Texte du document:
30-07-2014, 16:36
Extrait du Chapitre V du livre « ARAIGNEE DU SOIR » d’Henri DELAUNAY pilote de l’Aéropostale… entre autre.
Suite.
2ème partie : Delaunay raconte Saint-Exupéry.
« Je me souviens du dépannage d’un Latécoère que nous effectuâmes ensemble, en pleine canicule, sur la plage de Valencia.
Nous étions partis d’Alicante la veille et, quoique ayant roulé toute la nuit, nos deux mécaniciens se mirent au travail en arrivant, à dix heures du matin. Pour ma part, j’aurais préféré dormir sous le plan de l’avion, bercé par le bruit du ressac, mais mon camarade voulait absolument visiter la ville.
Entre un soleil impitoyable et la poussière des chemins, il me traîna donc de tristes cathédrales à de vieilles chapelles, et de façades lépreuses à des fortifications vétustes. Les mendiants et les mouches m’exaspéraient. Je ne comprenais pas Saint-Exupéry. Toutes ces avenues presque désertes à cause de la chaleur, tous ces vieux murs éblouissants, ces ruelles silencieuses, ces monuments sans relief sous une lumière verticale, me paraissaient insipides. Une échoppe ne put nous offrir que de la bière tiède et je ne savais si l’eau des fontaines était potable. J’admirais cependant qu’on puisse aussi parfaitement perdre son temps en Espagne et je ne cachais pas ma mauvaise humeur.

Consigne 1: Relevez dans l'extrait le passage qui commence à « Nous étions partis » et se termine à « visiter la ville. ».
Consigne 2: Dites si chaque affirmation est conforme à l'extrait, par oui ou par non, en citant les mots qui en décident. (a) Les deux mécaniciens se mirent au travail à dix heures du matin. (b) Delaunay voulait absolument visiter la ville. (c) Une échoppe leur servit de la bière fraîche.

Matériel fourni:
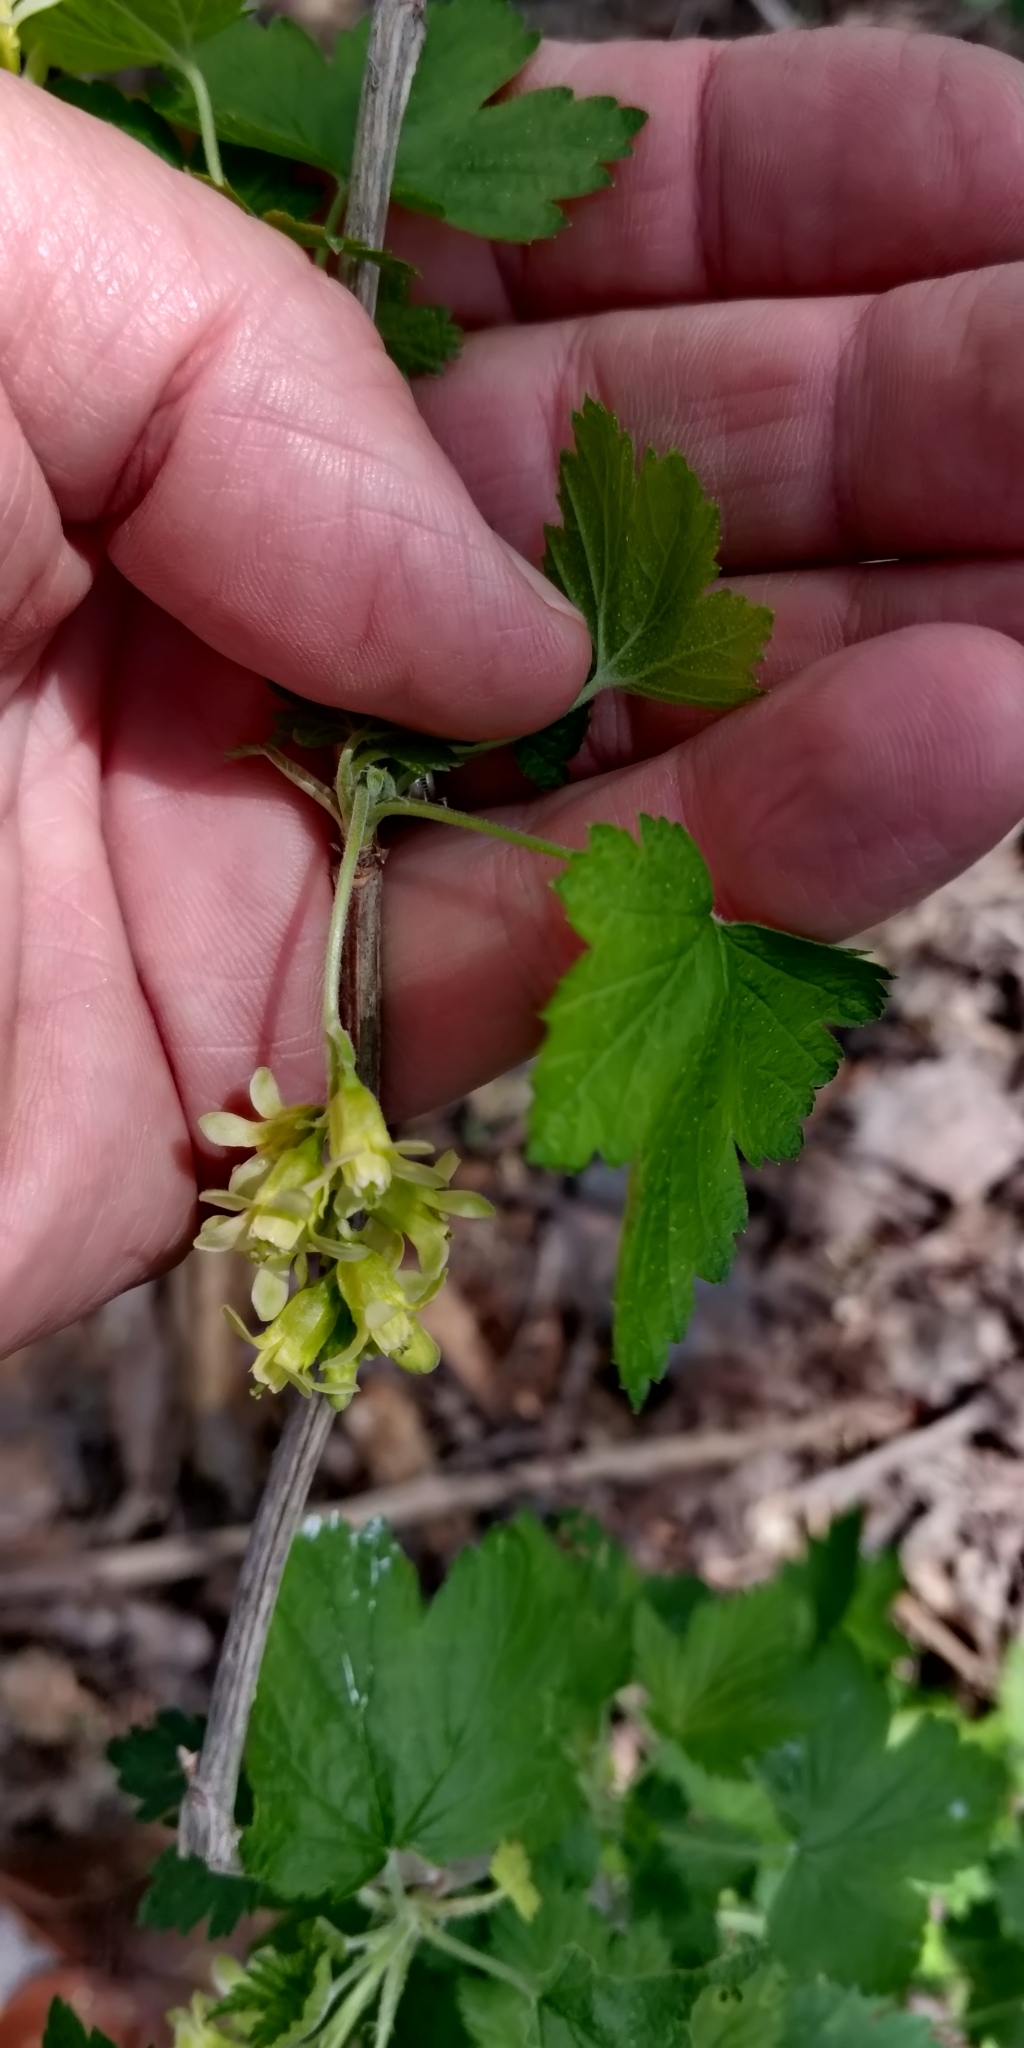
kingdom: Plantae
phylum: Tracheophyta
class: Magnoliopsida
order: Saxifragales
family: Grossulariaceae
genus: Ribes
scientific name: Ribes americanum
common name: American black currant
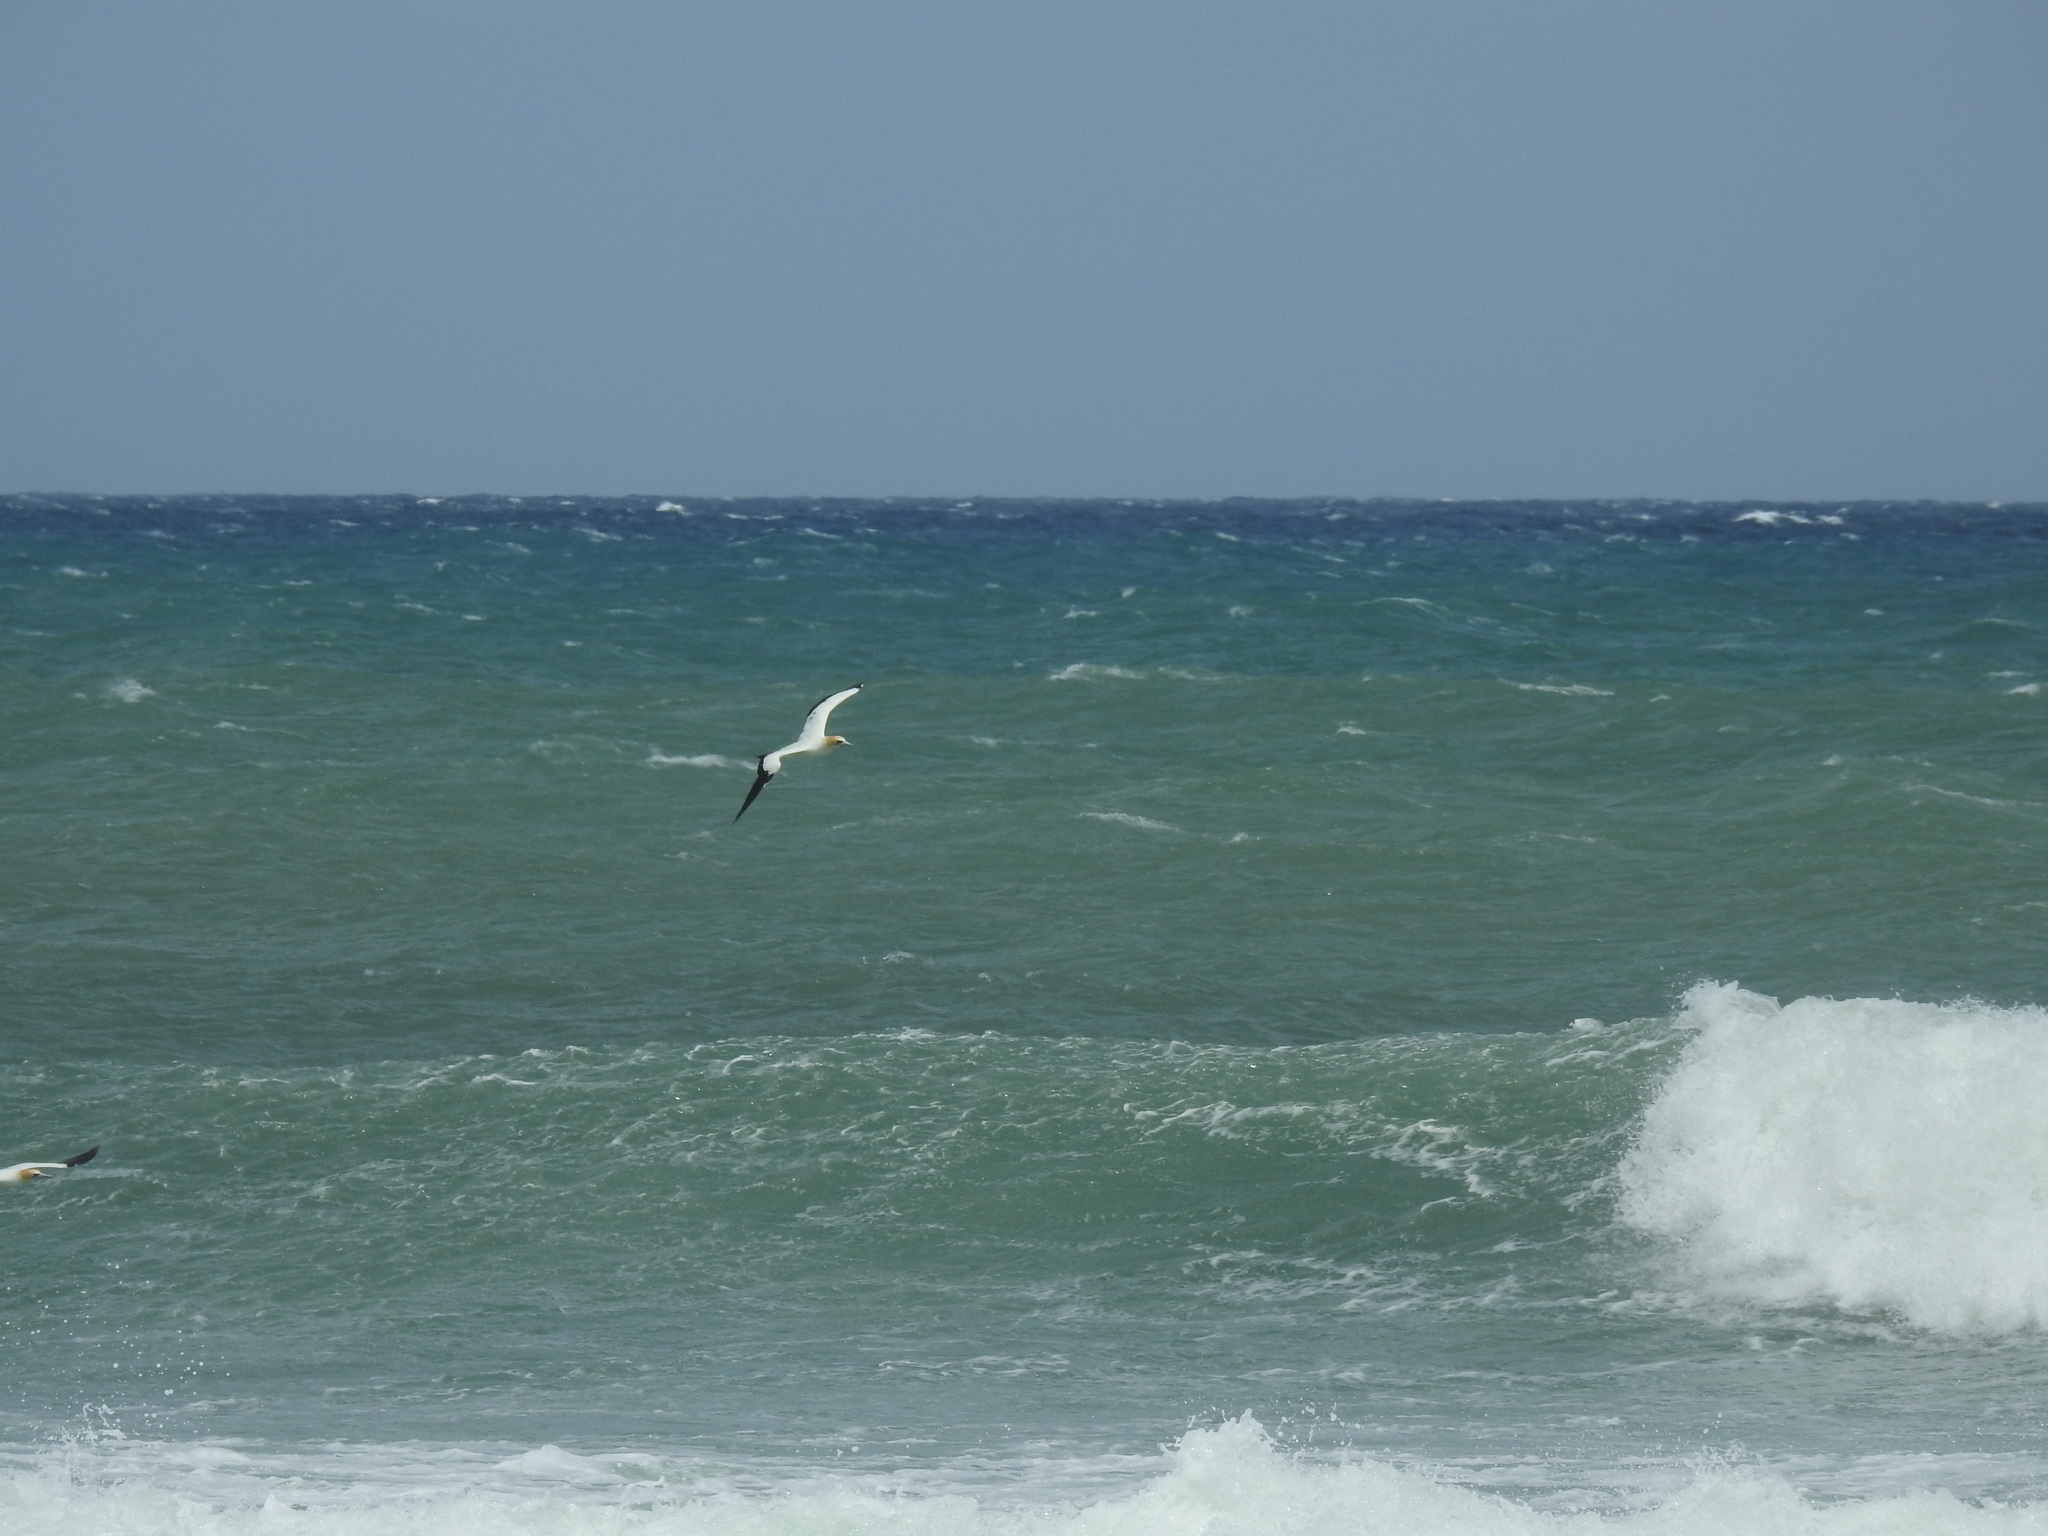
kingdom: Animalia
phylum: Chordata
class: Aves
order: Suliformes
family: Sulidae
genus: Morus
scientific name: Morus serrator
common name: Australasian gannet
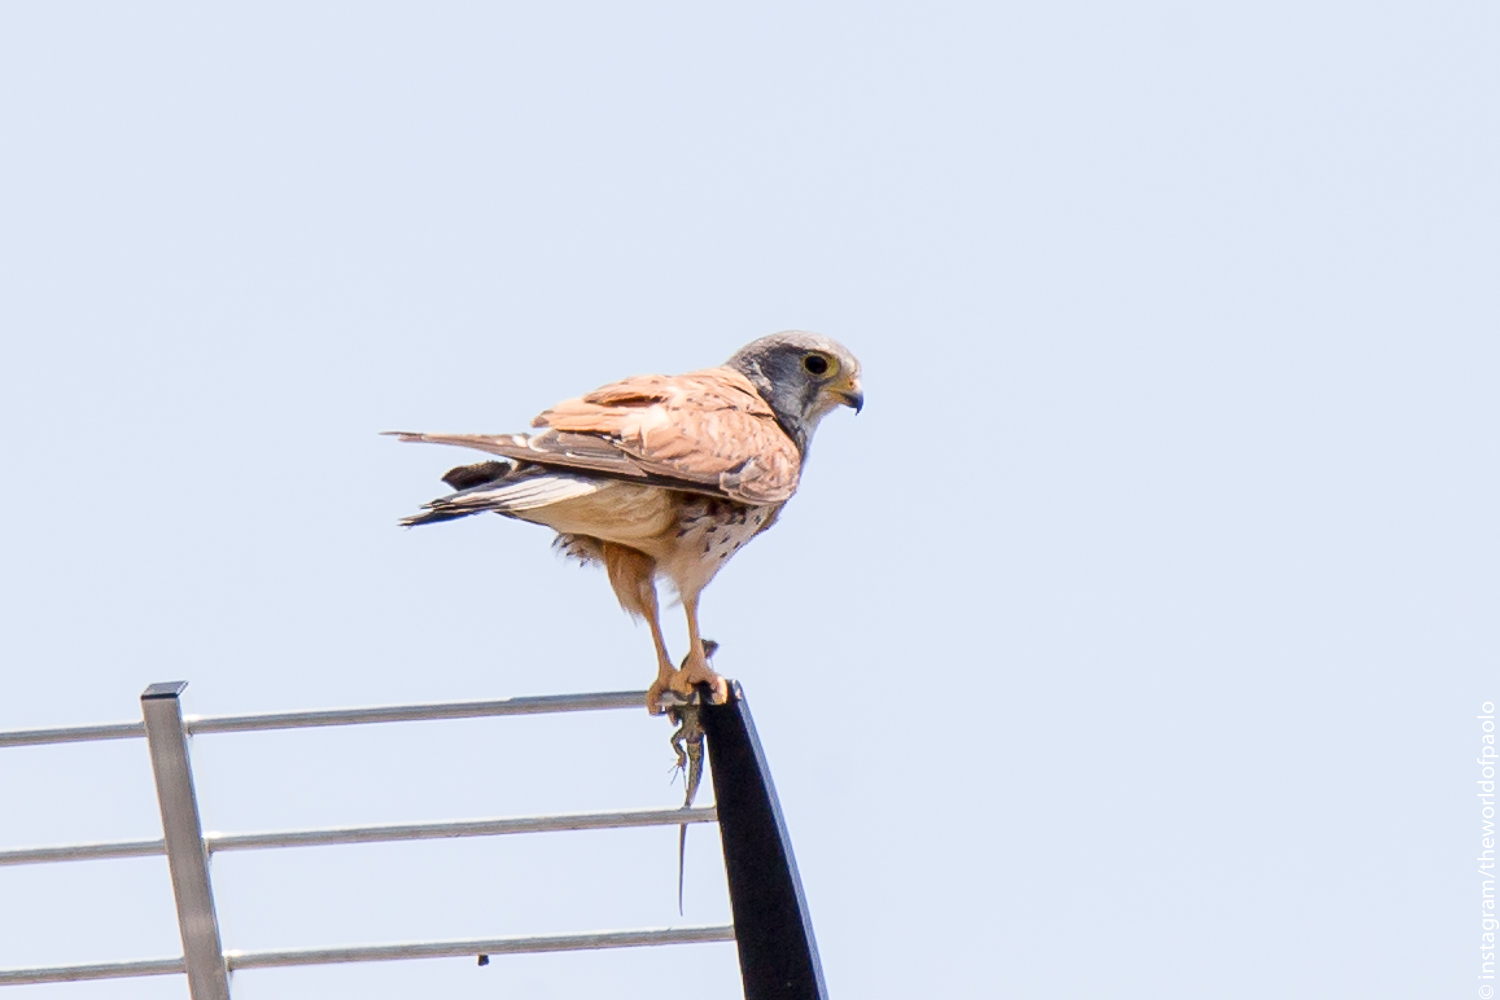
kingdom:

Solution complète 1:
Nous étions partis d’Alicante la veille et, quoique ayant roulé toute la nuit, nos deux mécaniciens se mirent au travail en arrivant, à dix heures du matin. Pour ma part, j’aurais préféré dormir sous le plan de l’avion, bercé par le bruit du ressac, mais mon camarade voulait absolument visiter la ville.

Solution complète 2:
(a) Oui : « nos deux mécaniciens se mirent au travail en arrivant, à dix heures du matin ».
(b) Non : « mais mon camarade voulait absolument visiter la ville ».
(c) Non : « Une échoppe ne put nous offrir que de la bière tiède ».